We see an overall increase in immediate enrollment. The demand for private high-quality undergraduate education skyrocketed following the expansion of financial aid, and these institutions responded by admitting and enrolling more students (Figure 4A). Moreover, as aid recipients sorted out of low-quality HEIs, the empty seats left were filled by low-income, lower-performing applicants i.e. students from deciles nine and below (Figure 4B). That is, financial aid also raised college attendance for students ineligible to receive aid.

Figure 4 Low-income students’ enrollment by SABER 11 decile and HEI type

Panel A: High-quality HEIs: Private vs. public

Panel B: Low-quality HEIs: Private vs. public

Note: These figures plot, for low-income students (socioeconomic strata one to three), the difference in immediate enrollment separately by test score decile and HEI type between Fall (treatment) and Spring (control) test-takers before and after SPP is introduced (red vertical line).

An increase in diversity 

As low-income high-achievers sorted into private high-quality HEIs, the student body composition at these institutions changed dramatically. Student quality and socioeconomic diversity significantly increased, with the share of low-income entering students increasing by a staggering 46% at these HEIs. Thus, by relaxing their credit constraints, financial aid enabled low-income high-achievers to access expensive HEIs historically reserved for those who could afford them. In contrast, average student quality dropped at low-quality HEIs. Ability stratification therefore largely replaced wealth stratification in postsecondary schooling as a result of financial aid. 

The exodus of high-ability aid beneficiaries from low-quality HEIs put pressure on these colleges to become more efficient and obtain High Quality Accreditation to attract high-achievers. However, the number of HEIs awarded High Quality Accreditation has only gradually increased over the last three years, and whether or not this reflects an actual quality improvement remains to be seen.

Lastly, relative pre-collegiate achievement improved among very low-income high school students following the expansion of aid. Comparing relative test performance among 2.7 million test-takers between 2012 and 2016 by socioeconomic background, we show that very low-income students are 32% more likely to score in the top decile and 175% more likely to score in the top percentile two generations after policy rollout (see also Laajaj et al. 2018).

Conclusion

Our findings shed light on the vast range of upstream and downstream effects from the SPP programme, helping to inform policymakers in similar countries that are seeking to address socioeconomic inequality and promote equal opportunity by levelling access to high-quality universities. In the long-run, SPP is likely to have important impacts on education and labour markets in Colombia, far beyond the ones analysed here. Studying these impacts will undoubtedly come in time when the required data becomes available.

References

Chetty, R, J Friedman, E Saez, N Turner and D Yagan (2017), “Mobility report cards: The role of colleges in intergenerational mobility”, Human Capital and Economic Opportunity Working Group. 
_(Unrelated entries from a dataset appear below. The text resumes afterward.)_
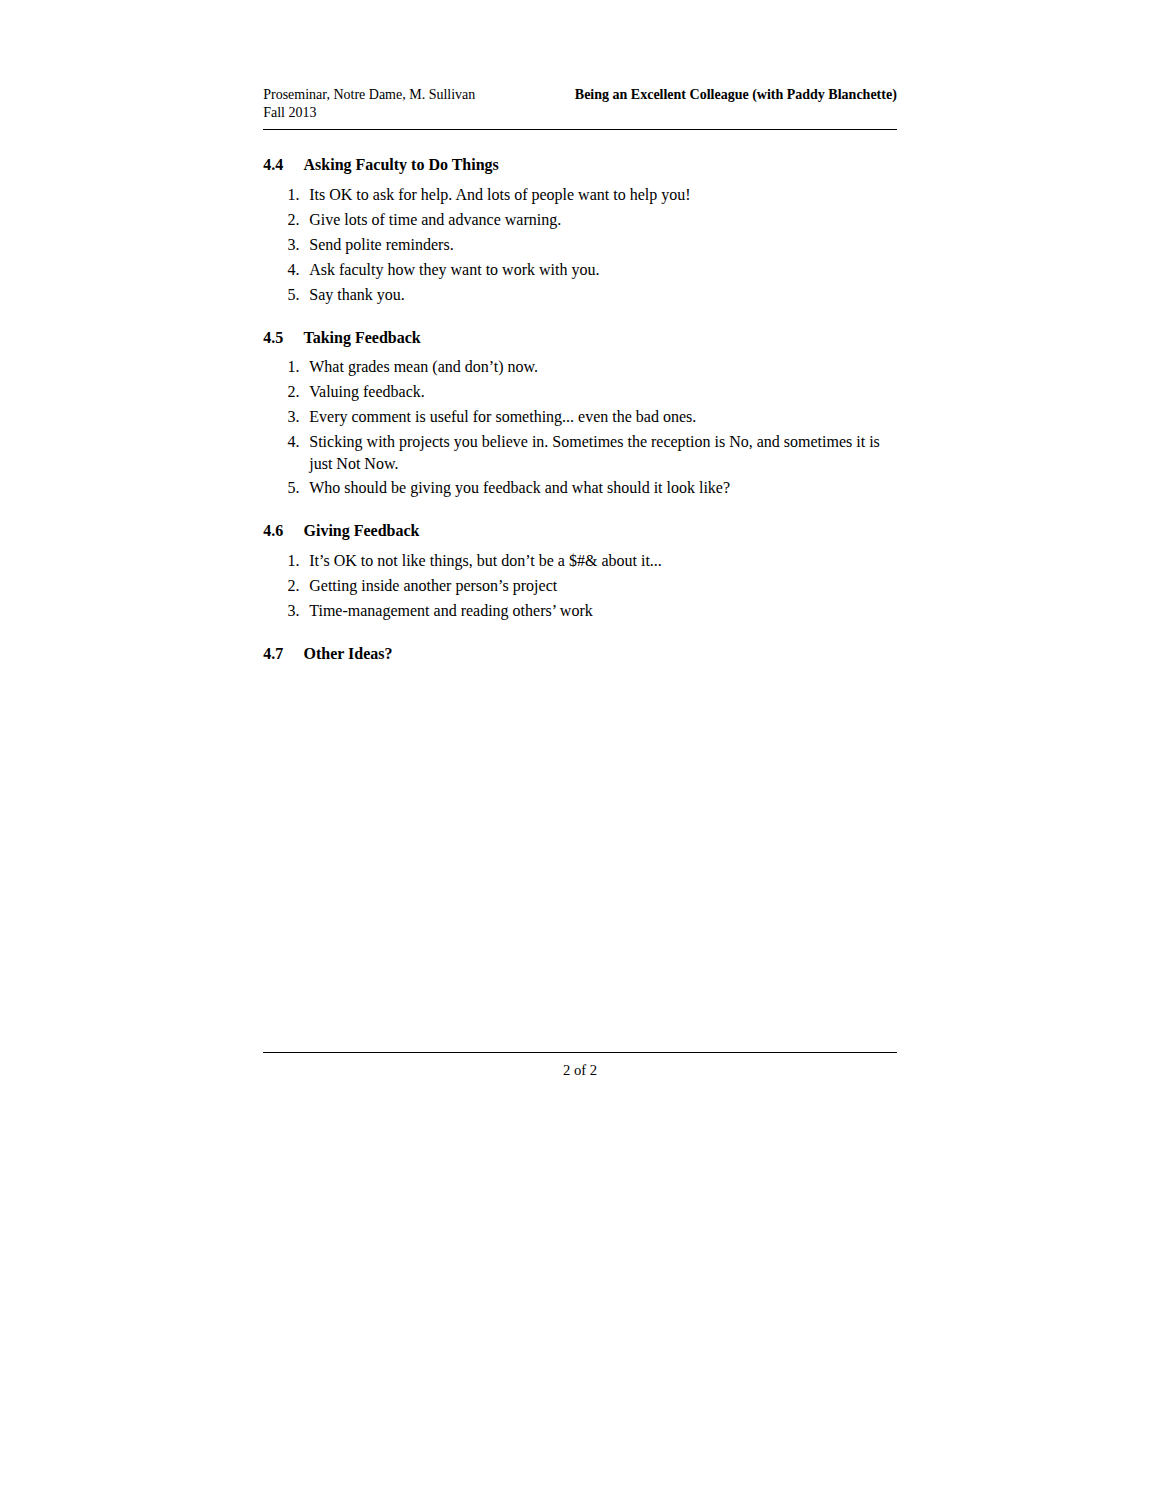Proseminar, Notre Dame, M. Sullivan
Fall 2013
Being an Excellent Colleague (with Paddy Blanchette)
4.4 Asking Faculty to Do Things
Its OK to ask for help. And lots of people want to help you!
Give lots of time and advance warning.
Send polite reminders.
Ask faculty how they want to work with you.
Say thank you.
4.5 Taking Feedback
What grades mean (and don’t) now.
Valuing feedback.
Every comment is useful for something... even the bad ones.
Sticking with projects you believe in. Sometimes the reception is No, and sometimes it is just Not Now.
Who should be giving you feedback and what should it look like?
4.6 Giving Feedback
It’s OK to not like things, but don’t be a $#& about it...
Getting inside another person’s project
Time-management and reading others’ work
4.7 Other Ideas?
2 of 2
Ferreyra, M, C Avitabile, J Botero, F Haimovich and S Urzua (2017), At a Crossroads: Higher education in Latin America and the Caribbean, The World Bank. 

Hoxby, C and C Avery (2013), “The missing “one-offs”: The hidden supply of high-achieving, low- income students,” Brookings Papers on Economic Activity. 

Laajaj, R, A Moya and F Sanchez (2018), “Motivational effects of a nation-wide merit scholarship for low-income students: Quasi-experimental evidence from Colombia”, Documento CEDE, 26. 

Londoño-Vélez, J, C Rodriguez and F Sanchez (forthcoming), “Upstream and downstream impacts of college merit-based financial aid for low-income students: Ser Pilo Paga in Colombia”, American Economic Journal: Economic Policy.

Riehl, E, J Saavedra and M Urquiola (forthcoming), “Learning and earning: An approximation to college value added in two dimensions”, in Productivity in higher education, Hoxby, C and K Stange (eds.).

Solis, A (2017), “Credit access and college enrollment,” Journal of Political Economy, 125 (2): 562–622.